I am Cabu, Honoré, Tignous and Charb. I am Wolinski, Ahmed, Frédéric, Franck, Mustapha, Bernard. I am Elsa and I am Michel. I am Clarissa and Yohav. I am François-Michel, Yohan and Philippe.
To say I am Charlie is to say that I am French. That I can’t draw for shit but am glad to be allowed to doodle. It means I can keep on writing my stories. I mean I can walk, the head high and share with my neighboor.
I am my memories and my bleeding heart. I am free. It means I am a citizen of the republic.
I am Charlie are three words. To encompass an idea.

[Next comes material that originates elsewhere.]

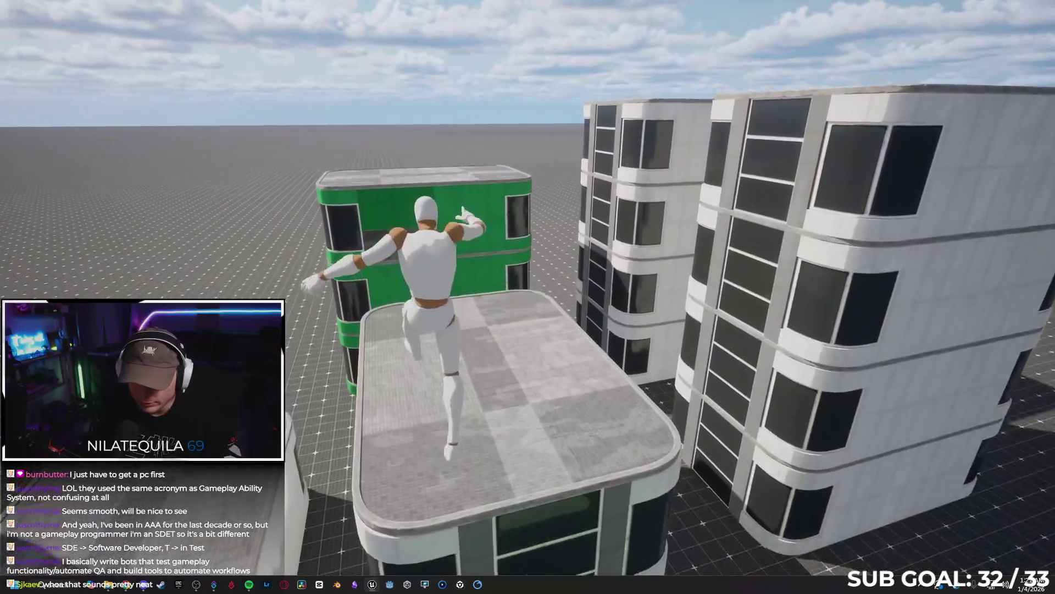
Climb into the green-walled room, drop back down, and wall-run between the white buildings onto the rooftops.
{"action": "key", "text": "w"}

By commiting those despicable acts of violence, they have brought a country together like never before. They have rallied us around values we somehow believed no one really cared about. They have brought my slightly agoraphobic mother in the street for the first time in her life because she wanted to make herself heard (ok, mum’s not agoraphobic. she is just scared that by going to a demonstration she will end up being trampled to death. not joking.) Do they understand what they’ve done? They have brought us together (and I sure as hell hope it’ll last for more than a week.)
I don’t stand behind all of Charlie’s cartoons. It doesn’t mean I am not Charlie.
So in the beginning were people drawing cartoons. People educating us in various ways. People taking care of our safety. People living their life. In the end they are dead. Murdered.
And I walked in their name. I walked in my name. I walked in the name of my country.
I walked because I am French and that’s me, scared about tomorrow but standing. Tall and proud, hand in hand with my friends, my fellow countrymen.
I wrote this because I have had various chats with non French in the past few days. And I wanted you to better understand.
(I also walk for the living, the one whom through acts of courage made me feel lighter. I walk for Lassana, for Lilian and Michel. But also, for the armed forces of my country who are somehow weirded out by us thanking them as we are, but man. They deserve our thanks.)